Well, yes and no. As far as I'm concerned, 2-inch eyepieces and serious portability is a contradiction in terms. There are individual 2-inch eyepieces that weigh as much as an entire 60-mm spotting scope -- and don't bulk much less, either.
Moreover, field curvature limits the useful field of view of any small, light refractor. If I notice dramatic field curvature in my 80-mm f/4.4 scope using a 24-mm Panoptic, just imagine how bad it would be with a 40-mm Panoptic! To say nothing of the 9-mm exit pupil.
For my money, a refractor in the f/5 range with a 1.25-inch focuser is the best possible compromise between wide field and portability.
Incidentally, if the OP wants something really tiny and cute, consider the Stellarvue 50-mm f/4 finder. It fits easily in a coat pocket, yet splits Castor handily with a 3-mm eyepiece. Not a lot of light-gathering capability, though.
For me, this gets to the heart of the matter. Is the primary reason to choose a 70mm or 80mm scope it's compact, lightweight nature or is because of the unique optical capabilities it offers? Initially, the question seemed to be about the difference in capability between the a 70mm and an 80mm, what would be seen. It wasn't until the second page that Bowlerhat mentioned traveling by train. For me, portability is not the primary concern, it's what the scope can show me.
In terms of field curvature, I do have quite a bit of experience and understanding, I've done a lot of calculations. ST-80's with 2 inch focusers have become quite popular, I have one though it's loaned out right now. I also have an 80mm F/6 and an 80mm F/7, both ED/apo's. I don't have to imagine the field curvature visible with an 80mm F/5 with the 41mm Panoptic, it's a combination I often use to get the widest, brightest view, that's 6.6 degrees at about 10x with a 8.2mm exit pupil. I used to be afraid of exit pupils greater than 7mm and probably most people should be but that was before I discovered that my dark adapted pupil is closer to 8mm than to 7mm. There's field curvature visible, quite a bit to be sure but the views across the field are cleaner than my 10x50 Ultraview's.

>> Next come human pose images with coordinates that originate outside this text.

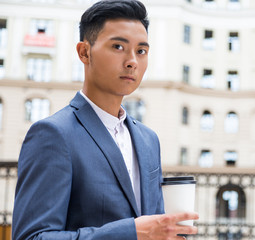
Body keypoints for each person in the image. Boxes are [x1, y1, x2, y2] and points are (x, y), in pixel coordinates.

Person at [12, 0, 198, 239]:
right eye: (118, 47)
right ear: (84, 52)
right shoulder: (53, 134)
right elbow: (32, 236)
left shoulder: (148, 139)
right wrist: (131, 232)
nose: (132, 61)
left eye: (141, 51)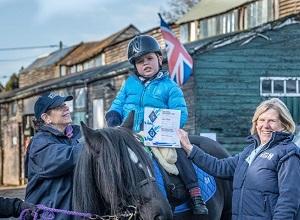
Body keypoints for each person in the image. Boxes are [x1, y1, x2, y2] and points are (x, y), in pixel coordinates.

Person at [105, 34, 208, 215]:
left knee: (179, 155)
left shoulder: (170, 86)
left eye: (149, 58)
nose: (145, 63)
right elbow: (117, 105)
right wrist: (114, 119)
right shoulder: (128, 84)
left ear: (159, 58)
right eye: (140, 61)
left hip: (160, 134)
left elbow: (181, 113)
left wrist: (164, 124)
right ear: (135, 66)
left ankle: (195, 194)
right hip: (131, 135)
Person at [178, 98, 300, 219]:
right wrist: (190, 148)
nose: (265, 125)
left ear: (284, 124)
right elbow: (219, 167)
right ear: (256, 123)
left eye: (272, 121)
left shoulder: (288, 154)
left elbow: (289, 200)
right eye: (261, 120)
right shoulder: (250, 151)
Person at [25, 92, 83, 220]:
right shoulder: (39, 143)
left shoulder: (79, 133)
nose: (66, 108)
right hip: (50, 215)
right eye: (59, 107)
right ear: (46, 118)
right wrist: (96, 143)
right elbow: (68, 157)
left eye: (65, 104)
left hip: (77, 214)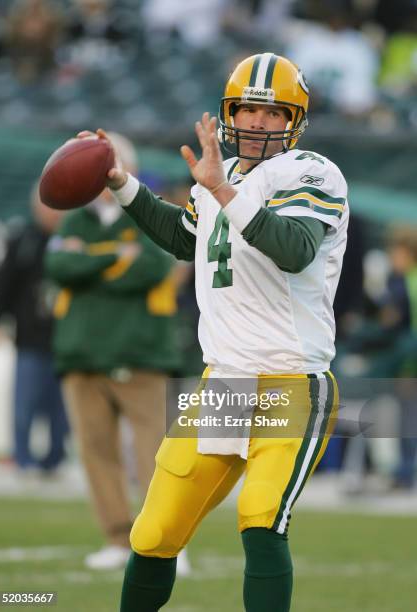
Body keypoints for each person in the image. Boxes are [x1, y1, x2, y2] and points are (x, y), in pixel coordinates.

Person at [79, 53, 349, 611]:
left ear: (294, 121)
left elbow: (296, 250)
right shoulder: (216, 178)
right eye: (247, 109)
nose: (255, 122)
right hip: (224, 383)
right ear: (229, 112)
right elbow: (186, 240)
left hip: (290, 382)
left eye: (271, 113)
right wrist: (121, 184)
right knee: (154, 533)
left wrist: (223, 191)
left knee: (260, 519)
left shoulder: (313, 172)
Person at [44, 133, 189, 572]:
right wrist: (113, 259)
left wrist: (91, 263)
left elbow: (149, 266)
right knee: (96, 452)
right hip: (82, 354)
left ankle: (166, 543)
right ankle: (115, 538)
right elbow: (58, 267)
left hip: (142, 352)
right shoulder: (74, 220)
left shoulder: (149, 213)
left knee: (157, 456)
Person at [0, 187, 68, 475]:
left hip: (64, 341)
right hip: (29, 338)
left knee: (59, 409)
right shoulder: (23, 240)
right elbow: (5, 284)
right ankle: (23, 460)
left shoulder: (70, 240)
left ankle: (55, 460)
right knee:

I generally prefer the ST-80 with the 31mm Nagler which offers a 6.0 degree field at 13x with a 6.2 mm exit pupil. With well corrected eyepieces like the Panoptics and the Naglers, the field curvature is visible but I do not find it particularly bothersome. In part, this might be because most of my wide field, low power viewing is done with a 4 inch F/5.4 TV apo that is corrected for field curvature, it'll do a 4.9 degree TFoV with stars that are sharp-sharp right to the edge. When I am using an 80mm, I am looking for a wider field than that and I am willing to accept that field curvature as the price to pay.
My most recent good-high quality apo/ED was the AT-72ED, it has a 430mm focal length so it offers a wide field but somewhat narrow field, somewhat dimmer view than the ST-80 with the 2 inch focuser. It is a rather heavy scope for a 72mm, not much less than either the 80mm F/6 or 80mm F/7. It is a nice scope for someone who doesn't have multiple choices at 80mm but for me, it gives up too much at the low mags and the high mags. It is not enough smaller that a lighter mount can be used.
We all have different situations and different priorities, we all have different alternatives. I don't travel much by plane and when I do, I take binoculars. I do travel to the Boston area to assist colleague with his research. I recent arranged for him to purchase a Zhumell 8 inch Dob so I have something to observe with while I am there. Most of my dark sky observing is done from our second home in this high desert with the remainder being done traveling about the southwest in our motor home.
I do like 80mm scopes, my primary interest is the optical capabilities they bring to the table with portability being secondary.
As far as the StellarVue SV-50 F/4 finder. I have one, I like it and like you, I can split Castor with a 3.5 mm. The clear aperture of the diagonal does not allow the use of the 27mm Panoptic without vignetting but it still provides a 6.8 degree TFoV at 8.3x with the 24mm TV Widefleld. With it's 200mm focal length, there's definitely quite a bit of field curvature but the views are still enjoyable. The 16mm T5 Nagler provides a 6.3 degree TFoV at 12.5x with a 4mm exit pupil. That's a surprisingly good view and I often use a O-III or UHC filter with that combo. Even though it's primary purpose is as a finder, it is a very capable RFT. CN member "Northofsixty" has an SV-50, also called the Little Rascal, that he uses as his primary scope. He's lives in the Yukon.
In terms of small RFT's, Sheldon Farowski sells an air spaced 70mm F/4.5 objective, it's new-old stock, made in Japan, $26. I modified a Orion 70mm finder that had poor optics with one. I split Porrima with it last month, it provides a 4.9 degree TFoV, weighs under 2 pounds with a diagonal.
Anyway, enough rambling. I like small scopes in this 50mm-80mm and even 100mm range and do quite a bit of observing with them. For me, my primary interest is not their compact size, it's what they show me at the eyepiece.